Legislation giving the Delaware Department of Health and Social Services the ability to inspect medical facilities for unsafe and unsanitary conditions was filed Thursday in Dover.
House Bill 47 would give DHSS the authority to inspect licensed medical facilities where invasive medical procedures are performed, and shut those facilities down if they are deemed unsafe or unsanitary.
“There is no state entity that currently has the authority to investigate the condition of these facilities based on unsafe and unsanitary conditions,” said the bill’s sponsor, Rep. Bryon Short (D-Highland Woods). “This is not about doctors or the work they perform. We addressed several concerns with the medical professionals through the Bradley bills we passed last year.”

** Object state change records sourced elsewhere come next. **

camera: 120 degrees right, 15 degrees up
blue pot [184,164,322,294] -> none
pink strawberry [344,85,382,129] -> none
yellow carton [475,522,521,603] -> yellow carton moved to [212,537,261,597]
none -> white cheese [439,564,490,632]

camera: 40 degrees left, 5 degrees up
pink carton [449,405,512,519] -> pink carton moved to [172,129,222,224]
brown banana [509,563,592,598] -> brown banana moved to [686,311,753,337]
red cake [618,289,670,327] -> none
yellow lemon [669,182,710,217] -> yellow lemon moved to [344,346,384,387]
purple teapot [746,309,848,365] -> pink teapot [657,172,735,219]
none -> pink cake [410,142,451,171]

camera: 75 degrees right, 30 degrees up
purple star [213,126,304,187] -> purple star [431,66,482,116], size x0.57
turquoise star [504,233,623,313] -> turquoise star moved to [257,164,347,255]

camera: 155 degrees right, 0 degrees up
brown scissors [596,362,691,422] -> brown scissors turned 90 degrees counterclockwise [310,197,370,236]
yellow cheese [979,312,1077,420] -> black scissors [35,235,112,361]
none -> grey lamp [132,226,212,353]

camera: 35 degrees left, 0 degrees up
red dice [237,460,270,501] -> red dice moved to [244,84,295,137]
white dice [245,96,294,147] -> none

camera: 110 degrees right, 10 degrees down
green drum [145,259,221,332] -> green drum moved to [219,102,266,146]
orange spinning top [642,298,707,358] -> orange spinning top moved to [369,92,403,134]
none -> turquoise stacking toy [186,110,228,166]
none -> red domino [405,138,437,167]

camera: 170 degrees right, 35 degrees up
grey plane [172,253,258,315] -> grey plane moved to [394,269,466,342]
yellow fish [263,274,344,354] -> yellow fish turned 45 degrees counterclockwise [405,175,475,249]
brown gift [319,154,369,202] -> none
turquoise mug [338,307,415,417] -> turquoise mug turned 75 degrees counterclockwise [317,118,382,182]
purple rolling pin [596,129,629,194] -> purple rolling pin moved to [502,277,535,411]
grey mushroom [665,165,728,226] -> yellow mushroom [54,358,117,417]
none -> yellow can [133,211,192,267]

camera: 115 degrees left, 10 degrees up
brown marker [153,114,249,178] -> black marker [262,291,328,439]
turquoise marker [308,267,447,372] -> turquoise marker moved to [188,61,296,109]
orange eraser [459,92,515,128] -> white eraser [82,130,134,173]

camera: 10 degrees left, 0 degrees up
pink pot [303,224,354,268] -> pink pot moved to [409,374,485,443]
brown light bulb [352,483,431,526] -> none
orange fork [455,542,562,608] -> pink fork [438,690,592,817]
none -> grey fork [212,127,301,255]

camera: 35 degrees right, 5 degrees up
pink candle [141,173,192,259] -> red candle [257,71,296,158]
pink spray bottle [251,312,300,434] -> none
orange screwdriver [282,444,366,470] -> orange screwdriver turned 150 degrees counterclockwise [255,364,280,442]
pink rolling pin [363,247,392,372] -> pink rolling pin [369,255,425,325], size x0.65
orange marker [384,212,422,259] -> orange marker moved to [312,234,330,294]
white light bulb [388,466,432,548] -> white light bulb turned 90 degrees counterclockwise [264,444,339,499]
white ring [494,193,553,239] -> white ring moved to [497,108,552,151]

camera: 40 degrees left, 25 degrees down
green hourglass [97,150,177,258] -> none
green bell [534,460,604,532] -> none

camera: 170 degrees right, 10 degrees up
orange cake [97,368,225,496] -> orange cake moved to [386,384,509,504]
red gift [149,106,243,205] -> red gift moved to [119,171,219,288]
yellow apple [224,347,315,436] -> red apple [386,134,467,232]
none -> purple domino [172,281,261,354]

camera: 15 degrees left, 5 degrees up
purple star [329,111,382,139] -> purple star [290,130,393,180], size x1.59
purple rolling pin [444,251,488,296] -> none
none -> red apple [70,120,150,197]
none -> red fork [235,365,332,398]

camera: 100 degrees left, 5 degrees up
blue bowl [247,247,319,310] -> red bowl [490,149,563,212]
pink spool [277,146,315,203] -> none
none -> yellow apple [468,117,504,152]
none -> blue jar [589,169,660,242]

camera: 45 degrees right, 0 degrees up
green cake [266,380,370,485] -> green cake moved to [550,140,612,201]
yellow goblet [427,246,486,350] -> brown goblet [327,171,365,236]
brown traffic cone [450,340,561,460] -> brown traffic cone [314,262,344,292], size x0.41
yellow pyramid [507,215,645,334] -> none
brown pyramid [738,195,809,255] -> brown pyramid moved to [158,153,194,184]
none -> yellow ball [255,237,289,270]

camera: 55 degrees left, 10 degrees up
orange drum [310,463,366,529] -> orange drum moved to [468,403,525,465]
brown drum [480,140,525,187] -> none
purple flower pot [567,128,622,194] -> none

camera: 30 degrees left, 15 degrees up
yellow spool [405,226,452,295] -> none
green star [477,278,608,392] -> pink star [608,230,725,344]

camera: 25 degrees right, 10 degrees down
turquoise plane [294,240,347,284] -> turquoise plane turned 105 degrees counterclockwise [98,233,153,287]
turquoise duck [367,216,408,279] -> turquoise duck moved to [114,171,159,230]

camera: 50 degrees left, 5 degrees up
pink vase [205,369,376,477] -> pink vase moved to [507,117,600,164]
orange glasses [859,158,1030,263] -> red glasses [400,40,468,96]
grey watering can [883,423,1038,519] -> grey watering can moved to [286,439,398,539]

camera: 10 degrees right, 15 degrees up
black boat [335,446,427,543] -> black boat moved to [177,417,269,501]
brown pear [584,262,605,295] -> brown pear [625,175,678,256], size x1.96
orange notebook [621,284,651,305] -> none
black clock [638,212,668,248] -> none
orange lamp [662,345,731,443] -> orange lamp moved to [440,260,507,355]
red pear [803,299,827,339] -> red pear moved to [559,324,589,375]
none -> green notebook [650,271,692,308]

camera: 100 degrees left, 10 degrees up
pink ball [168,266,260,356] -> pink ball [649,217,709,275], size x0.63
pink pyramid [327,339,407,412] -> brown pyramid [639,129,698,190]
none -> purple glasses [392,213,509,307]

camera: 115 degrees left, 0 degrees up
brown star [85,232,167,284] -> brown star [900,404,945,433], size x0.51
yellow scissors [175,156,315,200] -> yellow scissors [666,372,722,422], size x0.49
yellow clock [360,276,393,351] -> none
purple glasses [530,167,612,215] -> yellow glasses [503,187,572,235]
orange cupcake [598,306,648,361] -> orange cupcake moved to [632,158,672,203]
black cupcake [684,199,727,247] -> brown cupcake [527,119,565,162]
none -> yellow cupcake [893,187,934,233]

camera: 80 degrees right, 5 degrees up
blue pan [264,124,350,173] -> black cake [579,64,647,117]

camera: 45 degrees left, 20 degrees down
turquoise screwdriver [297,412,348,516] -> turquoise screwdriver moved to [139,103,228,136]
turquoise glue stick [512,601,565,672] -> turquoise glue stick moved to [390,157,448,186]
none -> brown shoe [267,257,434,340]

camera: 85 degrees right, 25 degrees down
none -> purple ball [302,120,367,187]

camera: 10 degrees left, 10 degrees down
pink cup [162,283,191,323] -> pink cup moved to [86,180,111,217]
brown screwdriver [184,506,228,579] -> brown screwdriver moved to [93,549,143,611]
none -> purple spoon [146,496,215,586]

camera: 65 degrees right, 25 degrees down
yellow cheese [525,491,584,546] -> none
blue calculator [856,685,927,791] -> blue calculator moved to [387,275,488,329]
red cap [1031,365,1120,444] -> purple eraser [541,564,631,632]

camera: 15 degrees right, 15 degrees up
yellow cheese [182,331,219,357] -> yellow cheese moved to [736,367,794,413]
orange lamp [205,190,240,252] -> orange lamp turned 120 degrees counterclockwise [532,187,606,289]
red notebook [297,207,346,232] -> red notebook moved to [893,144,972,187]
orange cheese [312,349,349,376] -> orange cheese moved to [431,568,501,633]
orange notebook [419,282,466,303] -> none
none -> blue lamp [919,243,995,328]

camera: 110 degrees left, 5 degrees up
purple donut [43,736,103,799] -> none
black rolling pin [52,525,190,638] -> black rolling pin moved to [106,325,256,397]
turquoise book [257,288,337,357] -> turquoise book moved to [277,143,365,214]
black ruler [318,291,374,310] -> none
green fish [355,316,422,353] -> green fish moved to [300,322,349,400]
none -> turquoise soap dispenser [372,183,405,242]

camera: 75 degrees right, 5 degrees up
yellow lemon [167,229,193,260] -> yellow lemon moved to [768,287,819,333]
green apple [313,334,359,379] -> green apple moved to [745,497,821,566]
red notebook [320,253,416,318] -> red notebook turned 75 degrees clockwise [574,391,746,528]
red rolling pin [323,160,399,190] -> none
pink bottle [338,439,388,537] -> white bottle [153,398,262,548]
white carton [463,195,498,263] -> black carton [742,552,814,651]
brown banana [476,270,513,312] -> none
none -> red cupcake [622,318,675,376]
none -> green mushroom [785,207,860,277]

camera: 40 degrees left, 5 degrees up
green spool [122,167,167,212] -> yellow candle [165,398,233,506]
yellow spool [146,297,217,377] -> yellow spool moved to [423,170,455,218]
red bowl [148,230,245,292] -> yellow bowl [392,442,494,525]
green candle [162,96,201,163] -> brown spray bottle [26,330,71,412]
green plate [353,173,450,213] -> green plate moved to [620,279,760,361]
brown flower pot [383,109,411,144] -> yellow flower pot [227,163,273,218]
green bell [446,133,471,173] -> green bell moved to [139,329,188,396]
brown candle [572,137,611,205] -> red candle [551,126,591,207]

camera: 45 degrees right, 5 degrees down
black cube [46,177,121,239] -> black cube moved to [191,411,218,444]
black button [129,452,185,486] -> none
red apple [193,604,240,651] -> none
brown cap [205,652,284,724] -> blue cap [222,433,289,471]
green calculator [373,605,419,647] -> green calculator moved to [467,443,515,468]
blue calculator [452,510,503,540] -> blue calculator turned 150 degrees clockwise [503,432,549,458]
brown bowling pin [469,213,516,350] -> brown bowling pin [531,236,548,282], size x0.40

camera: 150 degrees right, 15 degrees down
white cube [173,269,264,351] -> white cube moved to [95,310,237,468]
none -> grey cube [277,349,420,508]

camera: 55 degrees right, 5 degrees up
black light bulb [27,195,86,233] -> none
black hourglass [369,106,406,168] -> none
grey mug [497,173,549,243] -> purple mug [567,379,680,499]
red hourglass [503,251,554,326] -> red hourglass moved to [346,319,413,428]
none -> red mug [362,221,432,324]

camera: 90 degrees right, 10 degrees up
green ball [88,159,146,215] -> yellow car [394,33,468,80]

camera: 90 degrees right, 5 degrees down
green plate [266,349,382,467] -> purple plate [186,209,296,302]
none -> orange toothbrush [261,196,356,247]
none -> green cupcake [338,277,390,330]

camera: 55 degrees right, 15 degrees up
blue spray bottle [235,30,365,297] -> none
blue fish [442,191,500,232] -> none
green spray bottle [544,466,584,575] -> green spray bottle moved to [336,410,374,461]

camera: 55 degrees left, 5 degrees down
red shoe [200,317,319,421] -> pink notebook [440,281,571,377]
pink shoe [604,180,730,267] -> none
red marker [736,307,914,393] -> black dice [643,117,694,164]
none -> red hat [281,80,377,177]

Under the legislation, a complaint filed by a patient, parent or guardian of a minor patient would trigger a DHSS investigation. DHSS also could investigate a medical facility if an “adverse event” occurred, such as a person being harmed or worse.
Gov. Jack Markell said the legislation is consistent with the state’s bipartisan efforts last year to improve patient safety in the wake of former Lewes pediatrician Earl Bradley, who was arrested for allegedly molesting more than 100 children at his pediatric office. A series of measures passed last year were designed to strengthen patient protections and improve oversight of the medical profession.
“This legislation aims to improve patient safety and enhance public protections,” Markell said.
The bill has been assigned to the House Health and Human Development Committee.